To me this is why being emotionally honest and ergo emotionally vulnerable seems so daunting. What if we’re rejected? And in that rejection we hear the echoes of a thousand rejections we’ve faced before that, all screaming in our ears that we are unlovable? What if we’re invalidated? And in that invalidation our biggest fears are confirmed that we are a waste of space? That we don’t matter, our existence is without consequence?

On top of all of this, emotional honesty is twofold in that it requires that we first be honest with ourselves before we can be honest with anyone else. And I can’t decide what’s more difficult, diving inward to discover and confront the ugly underbelly of your Self, or finding the courage to voice that ugly underbelly to another human being without knowing how it will be received. It’s all terrifying, really.

But I also don’t think it’s possible to have healthy relationships without it. There can be no trust built without someone first deciding to go out on a limb. There can be no bonding fostered without deciding to confront the fear of unveiling yourself. I picture it like trying to adhere a sticker to something without first peeling off the protective backing. We all realize pretty quickly that it’s not gonna work.

In my own life, I have been so lucky to have made two best friends with whom I can practice complete emotional vulnerability, and God has been so gracious to show me that I can also practice with Him. That’s not to say that I’m now great at it, or even good at it. But I have areas where I can try, and my hope would be that you find some place, a safe place, where you can try as well. Be it a friend’s couch, a school auditorium that doubles as a church on the weekends, a therapist’s office decorated like Anthropologie, wherever. I firmly believe there is no other way we can be and relate to each other.
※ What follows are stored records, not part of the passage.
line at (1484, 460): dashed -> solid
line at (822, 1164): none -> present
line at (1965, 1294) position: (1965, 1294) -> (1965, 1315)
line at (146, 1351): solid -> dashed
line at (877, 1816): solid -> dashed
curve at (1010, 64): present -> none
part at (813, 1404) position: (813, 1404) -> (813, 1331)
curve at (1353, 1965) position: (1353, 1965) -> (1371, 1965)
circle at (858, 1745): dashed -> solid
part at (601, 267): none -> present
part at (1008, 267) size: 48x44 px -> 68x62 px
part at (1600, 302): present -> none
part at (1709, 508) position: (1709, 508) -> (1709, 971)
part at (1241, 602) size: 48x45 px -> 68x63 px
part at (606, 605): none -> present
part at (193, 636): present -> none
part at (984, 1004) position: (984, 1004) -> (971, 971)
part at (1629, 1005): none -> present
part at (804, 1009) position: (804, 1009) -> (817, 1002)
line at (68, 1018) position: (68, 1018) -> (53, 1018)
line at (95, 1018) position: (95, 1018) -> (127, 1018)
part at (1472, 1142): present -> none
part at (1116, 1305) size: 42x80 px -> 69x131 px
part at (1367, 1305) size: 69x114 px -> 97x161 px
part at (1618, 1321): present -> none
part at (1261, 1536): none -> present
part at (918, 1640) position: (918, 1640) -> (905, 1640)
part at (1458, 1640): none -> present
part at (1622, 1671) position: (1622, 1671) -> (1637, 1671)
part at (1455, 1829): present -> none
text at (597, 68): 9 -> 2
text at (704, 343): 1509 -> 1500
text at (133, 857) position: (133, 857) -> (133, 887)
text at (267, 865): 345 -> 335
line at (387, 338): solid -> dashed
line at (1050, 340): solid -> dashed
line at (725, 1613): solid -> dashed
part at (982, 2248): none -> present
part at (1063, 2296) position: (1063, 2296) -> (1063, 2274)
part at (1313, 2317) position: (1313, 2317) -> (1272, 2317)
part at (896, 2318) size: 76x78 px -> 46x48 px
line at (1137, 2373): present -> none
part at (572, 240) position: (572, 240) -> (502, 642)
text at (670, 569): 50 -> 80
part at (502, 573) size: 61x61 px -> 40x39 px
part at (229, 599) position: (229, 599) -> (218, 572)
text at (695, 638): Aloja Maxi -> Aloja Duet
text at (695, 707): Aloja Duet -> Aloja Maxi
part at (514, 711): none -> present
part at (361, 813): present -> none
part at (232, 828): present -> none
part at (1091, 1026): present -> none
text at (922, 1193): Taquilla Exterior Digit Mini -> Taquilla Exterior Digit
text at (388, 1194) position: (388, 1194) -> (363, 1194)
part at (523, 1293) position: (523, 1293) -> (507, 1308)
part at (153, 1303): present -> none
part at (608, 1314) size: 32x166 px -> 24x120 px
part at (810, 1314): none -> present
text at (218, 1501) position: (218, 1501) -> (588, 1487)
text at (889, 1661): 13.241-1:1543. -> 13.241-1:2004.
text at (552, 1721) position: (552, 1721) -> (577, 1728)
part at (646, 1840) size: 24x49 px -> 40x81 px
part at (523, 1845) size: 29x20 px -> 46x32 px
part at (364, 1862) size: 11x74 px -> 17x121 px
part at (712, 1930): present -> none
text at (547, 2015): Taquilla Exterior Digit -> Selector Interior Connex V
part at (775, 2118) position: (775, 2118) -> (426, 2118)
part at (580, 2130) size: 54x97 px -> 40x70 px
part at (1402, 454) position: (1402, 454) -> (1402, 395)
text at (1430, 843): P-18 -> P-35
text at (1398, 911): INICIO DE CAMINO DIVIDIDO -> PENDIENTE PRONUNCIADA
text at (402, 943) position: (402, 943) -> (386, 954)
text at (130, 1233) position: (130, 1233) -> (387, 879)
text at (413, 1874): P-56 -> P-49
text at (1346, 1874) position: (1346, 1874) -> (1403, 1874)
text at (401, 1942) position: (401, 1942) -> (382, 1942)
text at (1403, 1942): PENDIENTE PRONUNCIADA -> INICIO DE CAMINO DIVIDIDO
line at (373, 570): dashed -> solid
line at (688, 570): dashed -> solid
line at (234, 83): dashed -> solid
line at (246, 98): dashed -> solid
That being said, do not go to into your boss’s office and start crying about how her constructive criticism in that meeting this morning reminded you of how your parents always felt that you were never good enough lol. Don’t be silly. Again, find safe spaces. And honestly sometimes it happens that you think you’ve found a safe place in someone and they show themselves to be completely unsafe. That’s the hard thing about practice, it’s trial and error, and there’s no guarantee that at some point you won’t get hurt. In fact I would probably go the opposite way and guarantee that you will get hurt in the process. But that gives room for healing, as well as more growth, connection, understanding, and learning. I feel like at the end, it’s worth it.